[[ EXCERPTED TEXT open ]]

Why This Matters for Security Engineers

This two-axis model — false positives and false negatives — is not just academic. It directly determines whether your security testing program is giving you an accurate picture of your exposure. A tool heavy on false positives drowns your team in noise. A tool heavy on false negatives gives you dangerous false confidence.

Neither failure is acceptable in production security programs. The experiment described in this talk was designed precisely to quantify both failure modes across manual penetration testing and automated scanners — and the results expose a significant accuracy gap that most teams are unaware of.

Actionable Takeaways

  • Adopt the measurement-tool mindset when evaluating any security testing service or product: explicitly ask vendors for false positive rate and false negative rate (or recall/precision metrics) — not just "number of vulnerabilities found."
  • When reviewing security reports, distinguish between confirmed true positives (verified findings) and unverified detections. A high finding count with no verification process is a red flag for false positive inflation.
  • Build accuracy benchmarks into your security testing program by periodically comparing tool output against a manually established ground truth for a representative application or component.

Common Pitfalls

  • Treating vulnerability count as a proxy for security posture — a tool that finds 500 unverified findings is not better than one that finds 100 confirmed vulnerabilities. Volume without accuracy is noise.

[[ EXCERPTED TEXT closed ]]
[[ RAW DATA open ]]

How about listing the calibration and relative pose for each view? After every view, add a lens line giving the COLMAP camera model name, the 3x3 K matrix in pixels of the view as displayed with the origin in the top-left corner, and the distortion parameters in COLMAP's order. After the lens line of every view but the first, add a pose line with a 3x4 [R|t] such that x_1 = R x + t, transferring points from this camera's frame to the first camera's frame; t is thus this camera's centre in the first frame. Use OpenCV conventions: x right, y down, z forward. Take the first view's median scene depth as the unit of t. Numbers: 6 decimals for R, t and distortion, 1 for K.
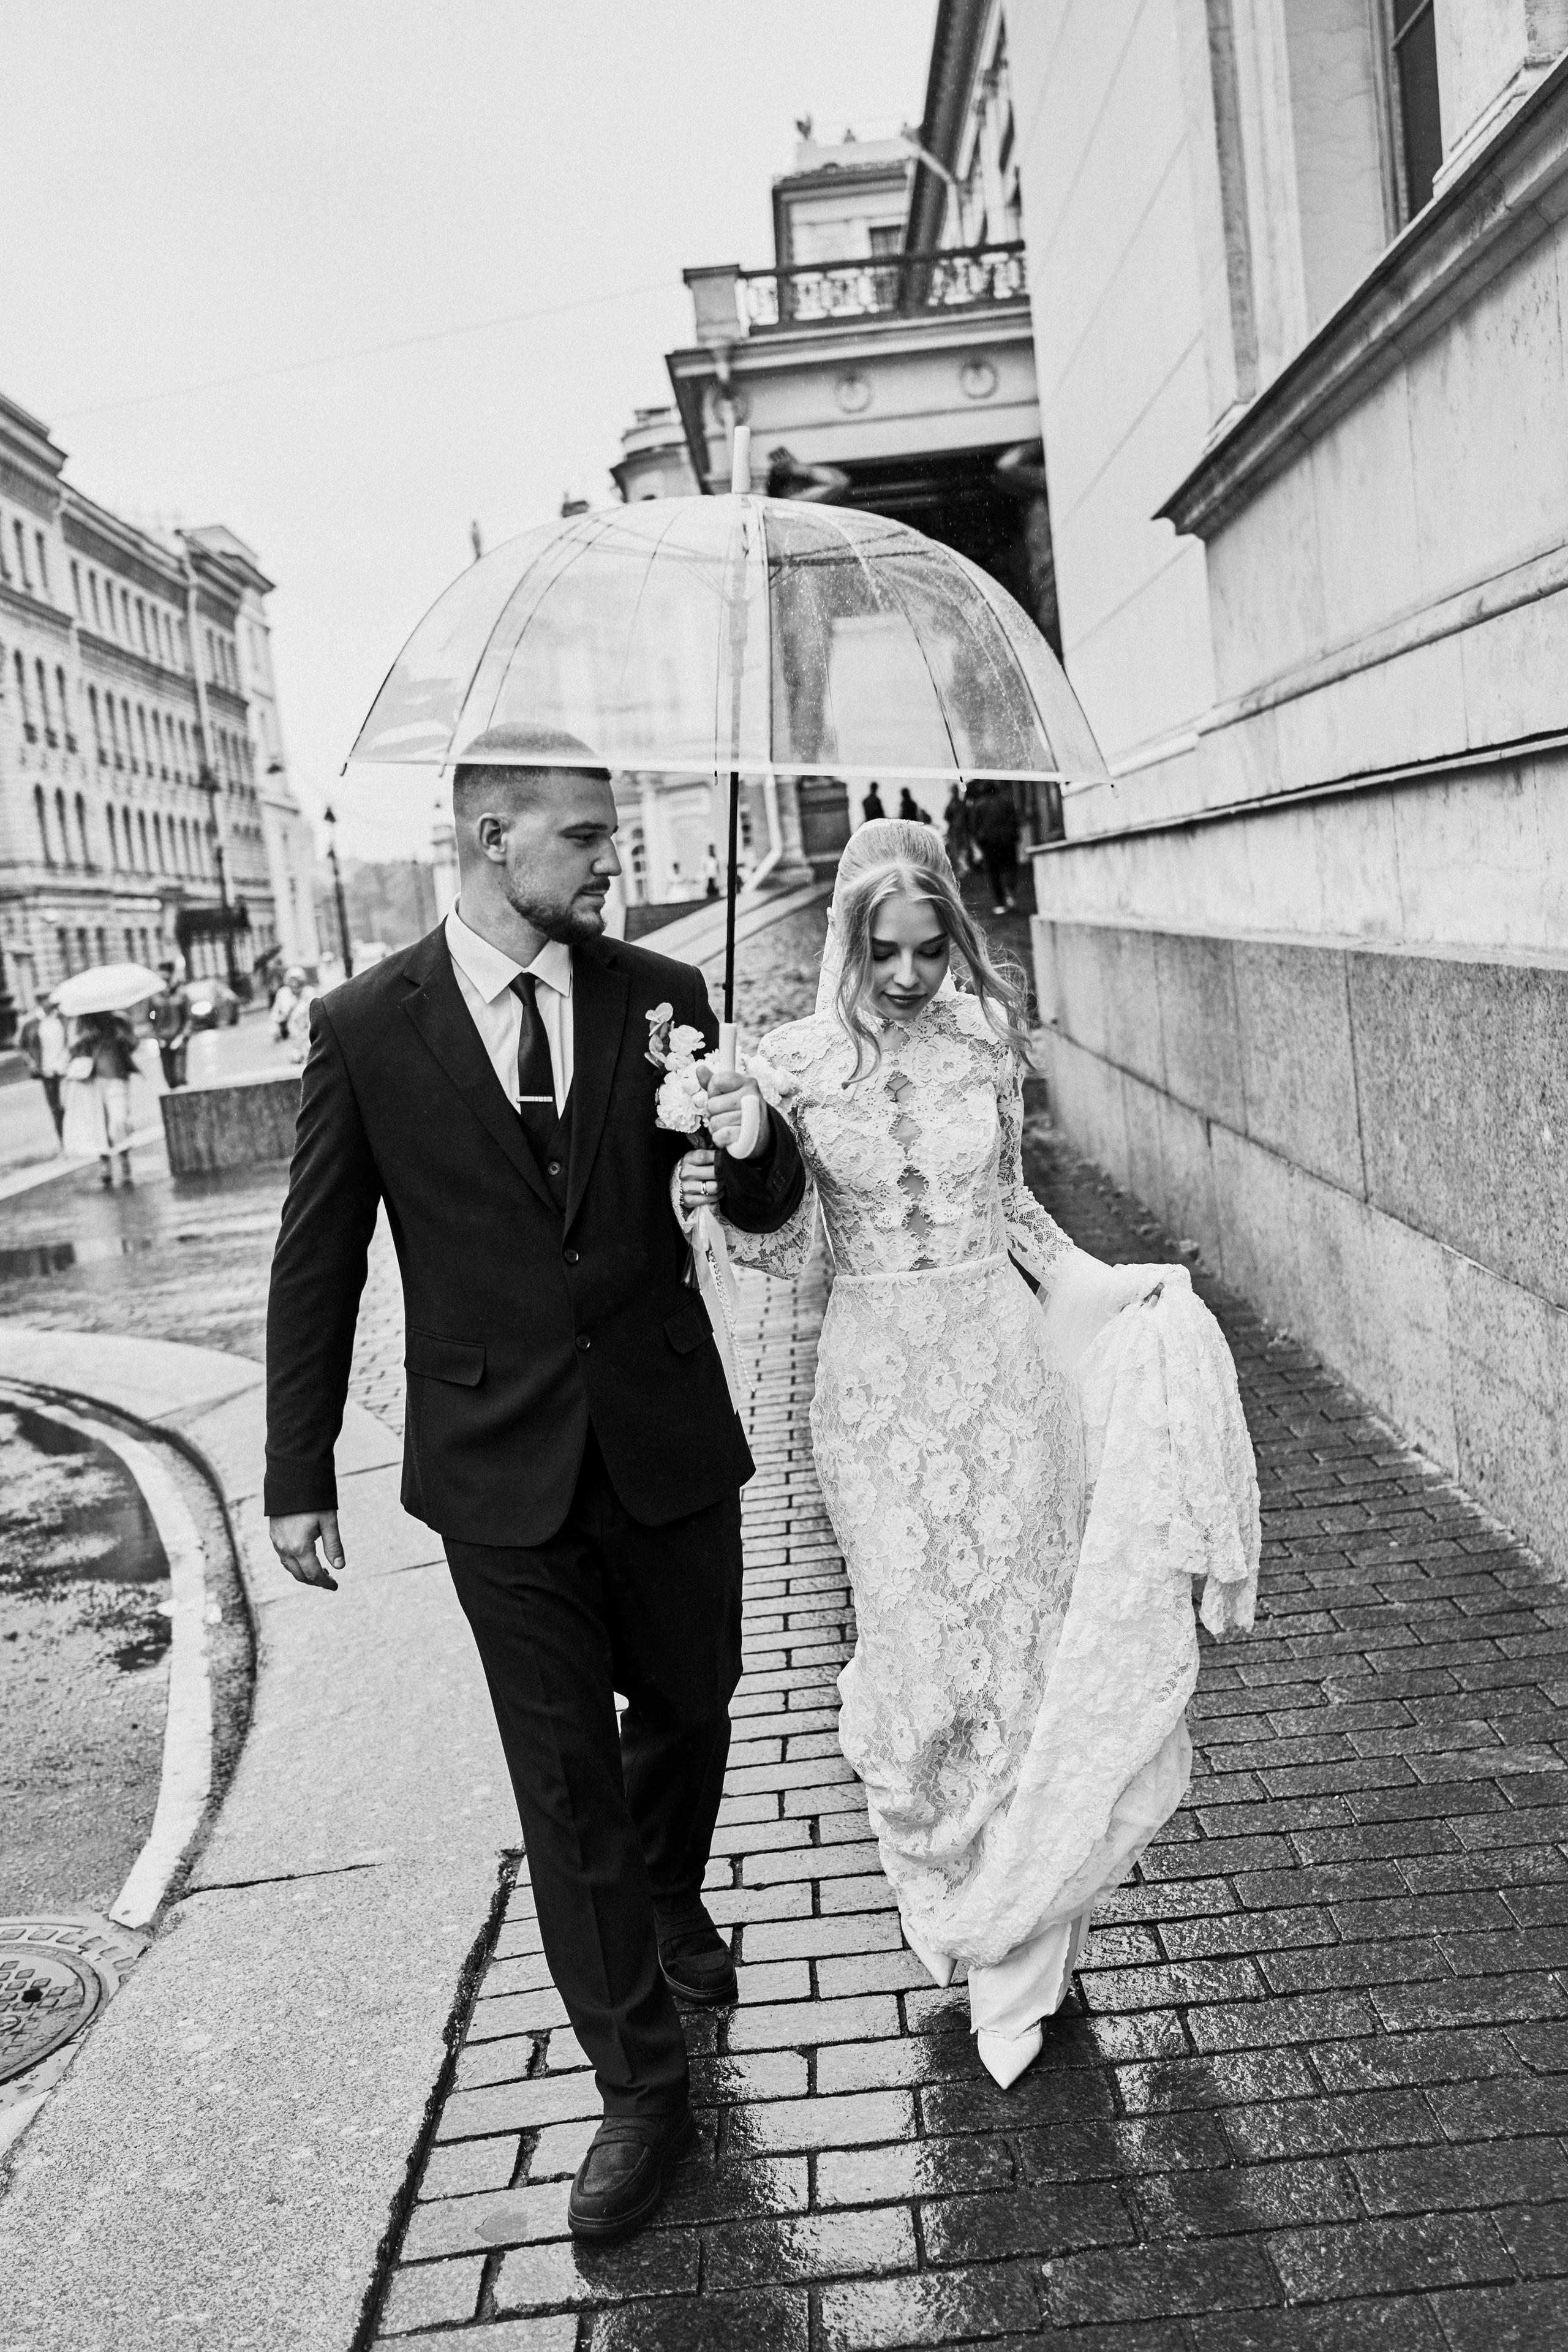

[[ RAW DATA closed ]]

* WHAT THIS EXERCISE ASKS *
1. In the security testing text, rewrite the paragraph beginning "This two-axis model" as a short bulleted list that keeps its main facts.
2. Continue the security testing text after its final sentence.

* RESPONSES BY ITEM NUMBER *
1.
- The false positive and false negative model has practical consequences.
- It determines whether a security testing program gives an accurate picture of exposure.
- A tool with many false positives buries the team in noise.
- A tool with many false negatives creates dangerous false confidence.

2.
  • Assuming zero false negatives from automated tools. Most automated scanners have significant omission rates — missing vulnerabilities that genuinely exist on the target system.

CVSSF: An Exponential Risk Scoring Model to Replace Linear CVSS Comparisons

The Problem with CVSS as a Risk Comparison Tool

CVSS[1] (Common Vulnerability Scoring System) is the industry standard for scoring vulnerability severity — and for good reason. It provides an objective, consistent basis for assessing individual vulnerabilities. But when organizations use CVSS to compare and aggregate vulnerabilities, two critical problems emerge that undermine sound risk decision-making.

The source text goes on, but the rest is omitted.